If I'm walking along a sidewalk on my way to work, irritated to death with being bumped and jostled, looking disgusted, possibly thunderous, I can promise you, no one looking at me is going to feel like smiling and spreading rose petals around my feet. Chances are, I'm going to make them feel even more disgusted than they thought they were when they joined this rat race. On the other hand if I'm walking along a sidewalk humming a ditty, beaming at everyone I see, spreading good cheer and jolly good vibes - at 7:30 a.m. - someone walking around looking thunderous is going to sock me!
So, No. Like does not always attract like. It's like most things - use your common sense. Or your intuition. Intuition works well and isn't threatening.
At a recent book presentation, a young woman approached me and said, "I'm so confused. You read all this stuff about "Don't be negative, it attracts negativity. Stay positive at all times ..." Here's the problem, I have a good friend who's just lost a young child. I feel so sad (negative) when I'm around her that I'm scared to death this stuff is catching and if I spend too much time with her it's going to contaminate me and I may lose my own five year old child!"
No, no, and NO!
What happened to the child that died had nothing to do with anybody but that child's spirit. Here's what I believe: A spirit is born into this world for a purpose, and when it has accomplished what it came in to do, it leaves. A spirit enters this world in human form with its very own agenda. Its has its own blueprint that's charted the course of this life on earth. Nobody can change that! Not a mother, not a father, not a friend. No matter how positive or negative everyone is. The spirit itself is the only one that can change the course of that blueprint. That spirit could be surrounded with negativity and live to be a Katie Couric or a Queen Elizabeth or Donald Trump - if that's what it's plan is. Alternatively, it could be surrounded by loving people, good teachers and good friends and die young for a million other reasons - according to its blueprint.
So please know this, your friends who have lost children need you. They've lost too much already to have to face losing you - because you're afraid to get too close to them because it's just too sad and it might cause you to lose someone you love. It doesn't work that way. This is not contagious.
But I don't blame anyone for wanting to shy away. Death in our culture is a scary thing. It's much easier to deal with if we don't go near it.And the thought of losing a child is a very, very scary thing. So, stand back if it helps, think it through, be okay with it if you can and even if you can't, remember that friend whose reality this has become. Be there. Be honest, all it takes is something like - "I have no idea what you must be going through - but I'm here if you need me."
What helped me the most was to be able to talk about Drew.
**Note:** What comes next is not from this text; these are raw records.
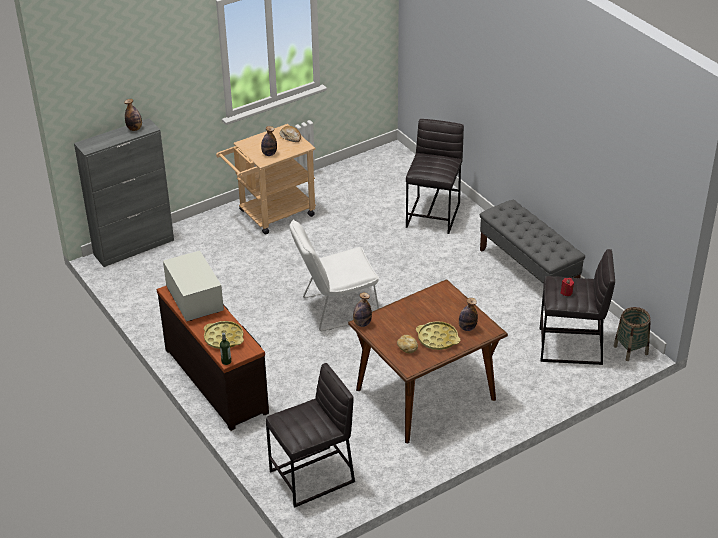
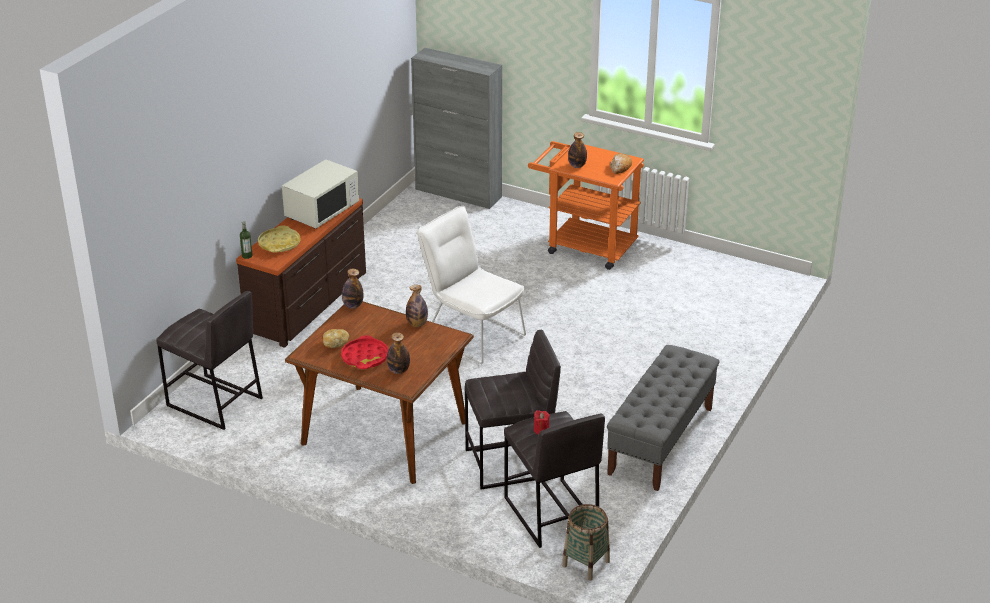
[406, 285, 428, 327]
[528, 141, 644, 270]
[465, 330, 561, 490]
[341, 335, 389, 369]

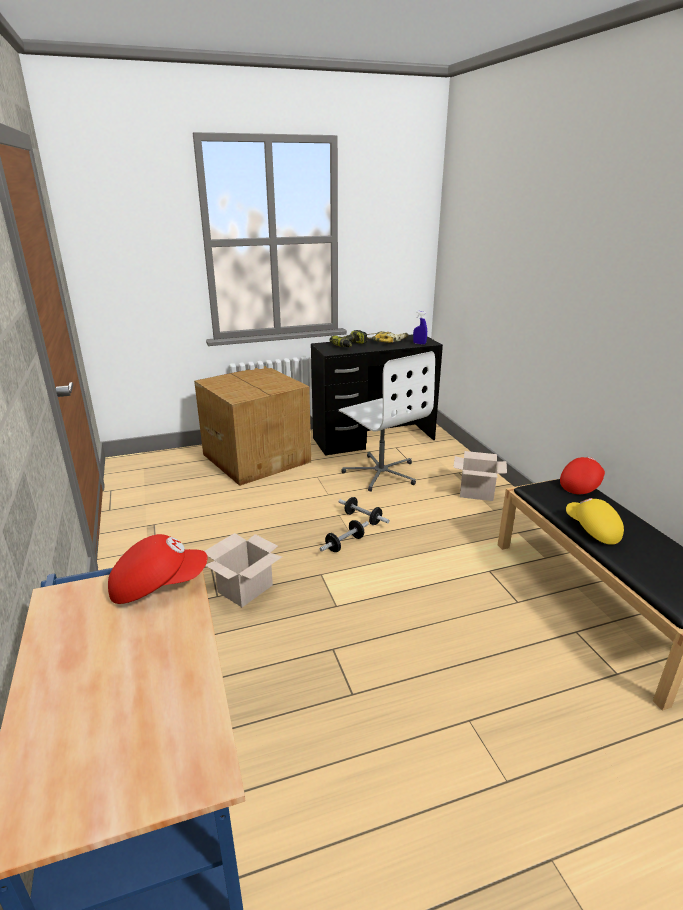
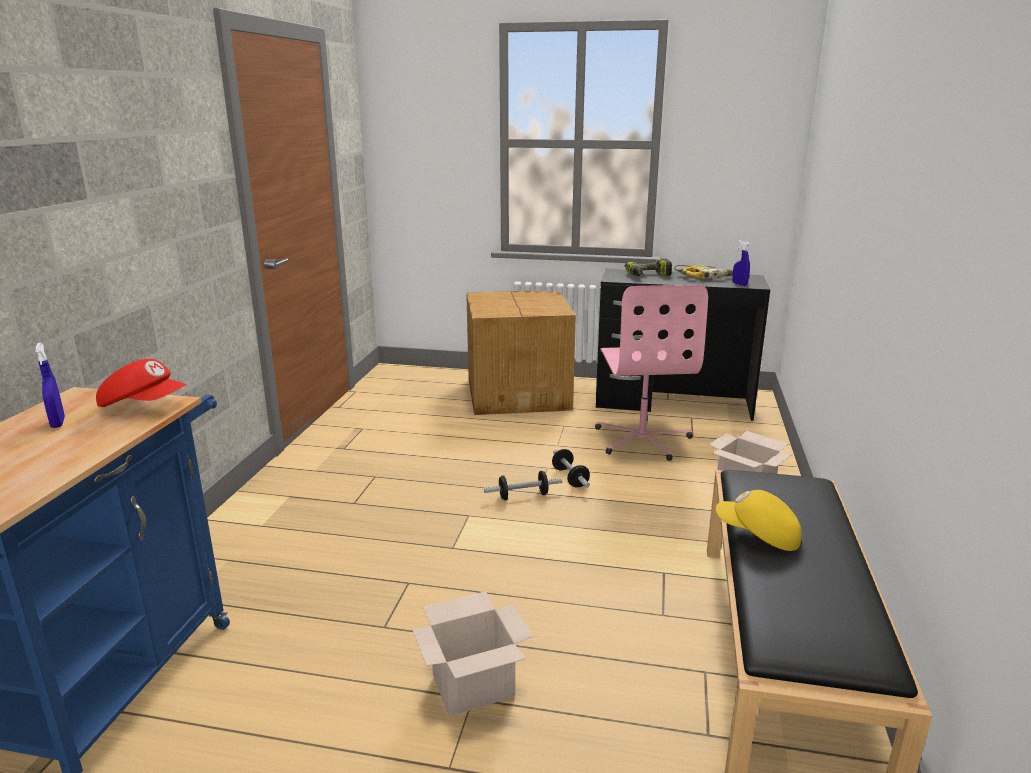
[412, 591, 533, 716]
[595, 285, 708, 461]
[560, 457, 605, 494] (first image)
[716, 490, 802, 551]
[35, 343, 65, 428]

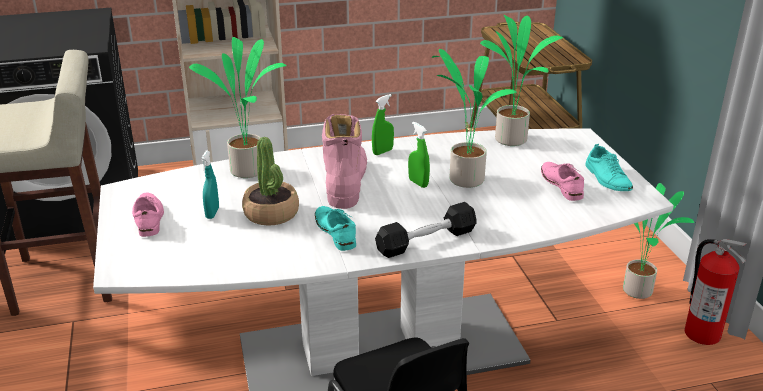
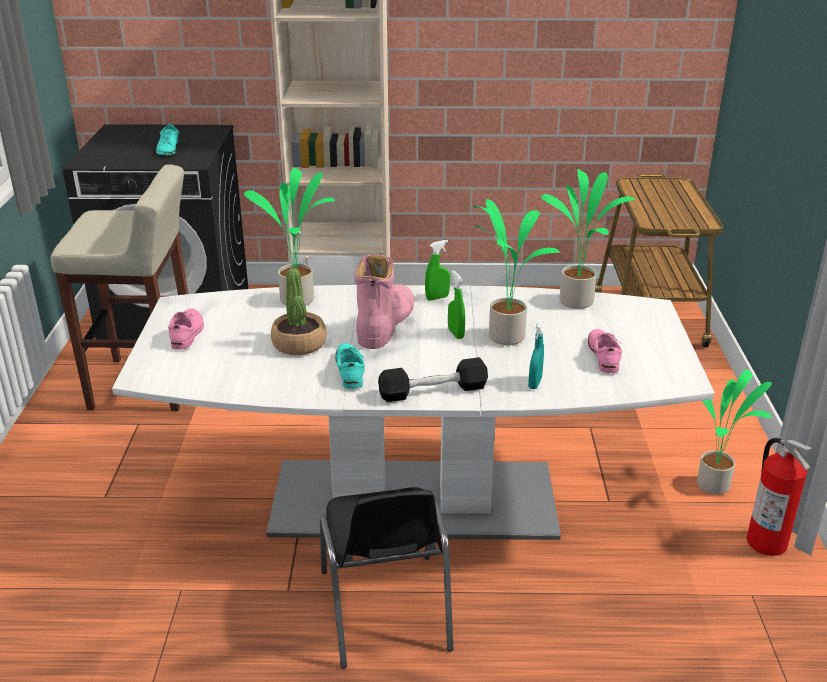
[528, 318, 544, 389]
[156, 123, 179, 155]

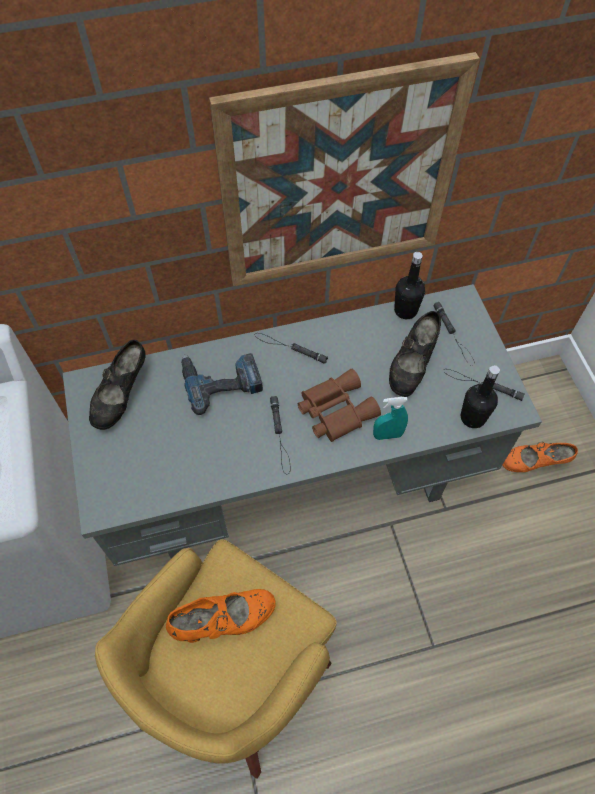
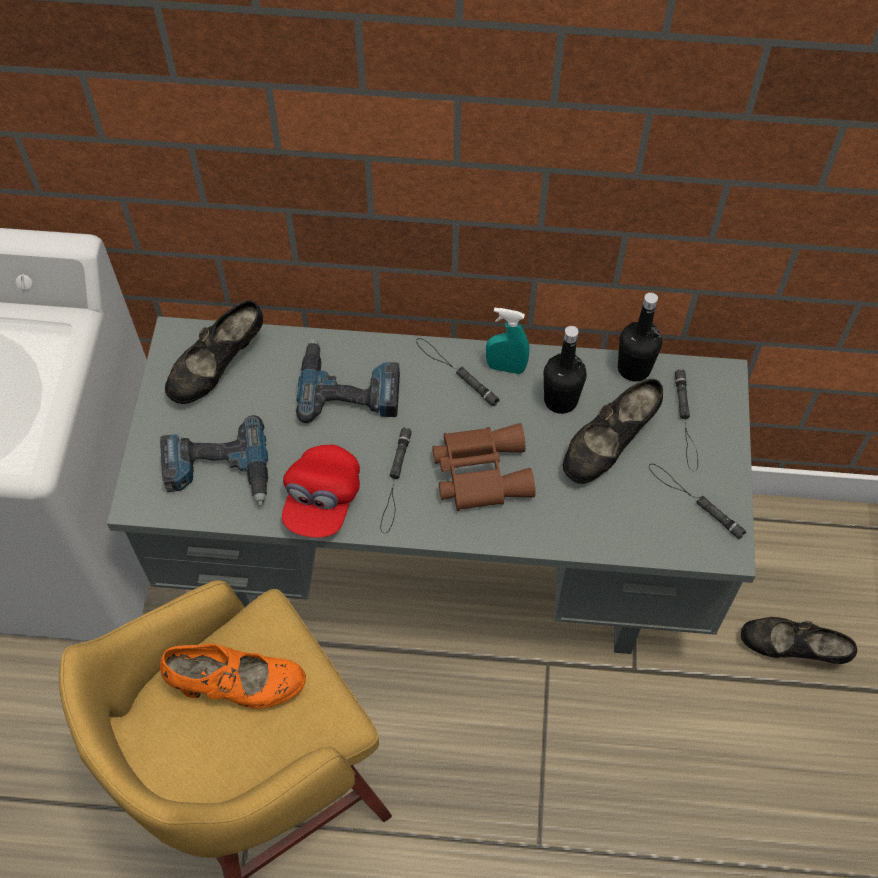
[209, 52, 480, 286] (first image)
[486, 308, 529, 374]
[544, 326, 587, 414]
[741, 617, 857, 664]
[160, 415, 268, 506]
[282, 445, 360, 538]

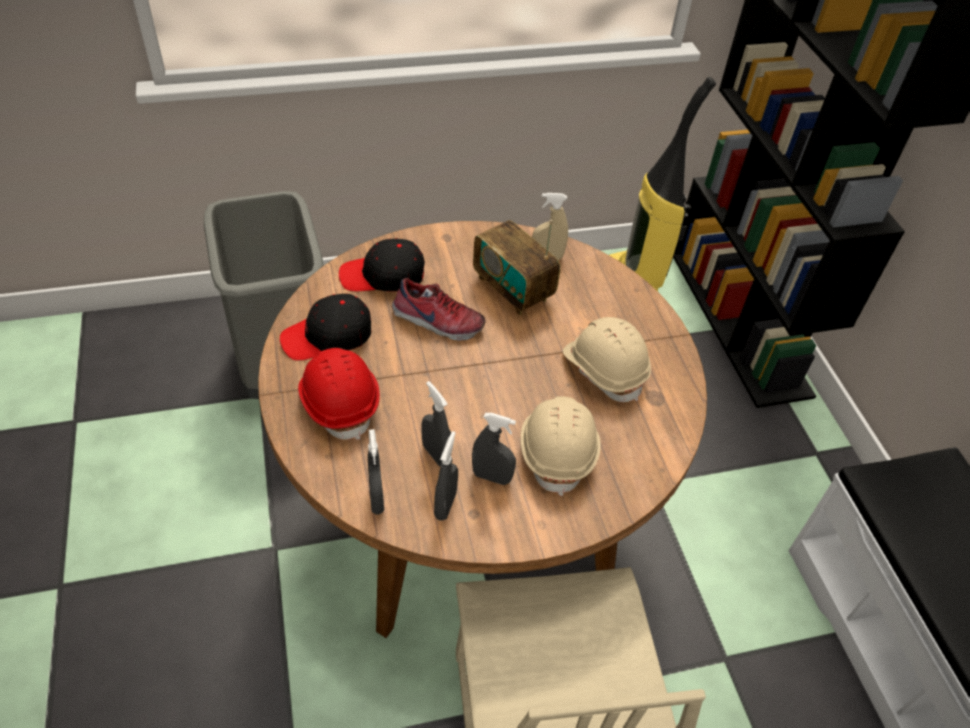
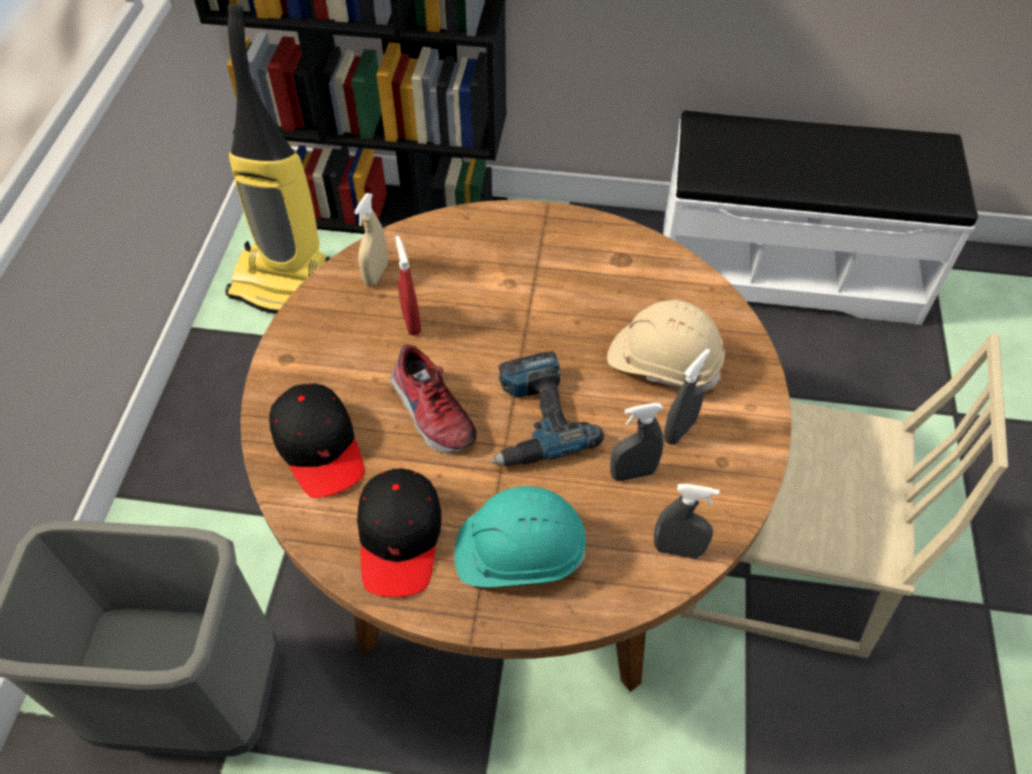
[454, 486, 586, 587]
[269, 383, 365, 498]
[390, 345, 477, 454]
[434, 431, 458, 521] (first image)
[395, 236, 421, 335]
[563, 317, 651, 402] (first image)
[490, 351, 604, 466]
So next time you see me say, "Tell me about your son." And I will give you the biggest smile you've ever seen and love you for asking. And bend your ear for the next three hours - or until you sock me.
So, get over it, worried Girlfriend, uncomfortable Man friend - help us deal with something that was completely foreign to us too - before all this happened. :)
2 comments:
Excellent and "right on" advice, Ginny! Just as we cannot change anybody, for better, or worse, other than ourselves, the activities and actions of "others" cannot control, although they may contribute to, our destinies! The thoughts we hold to the conviction level, make our realities!
Arlo R. Hansen
I am so enthralled reading your blogs, Ginny. I'm just getting started. I don't know how any one person couldn't relate to what you have written in one way or another. I don't know why, but you had me laughing at the first paragraph in "Does Like Attract Like"? Since I am slowly but surely getting to know you, I can hear you saying a lot of this. You've got a great sense of humor!
Looking so forward to reading the rest!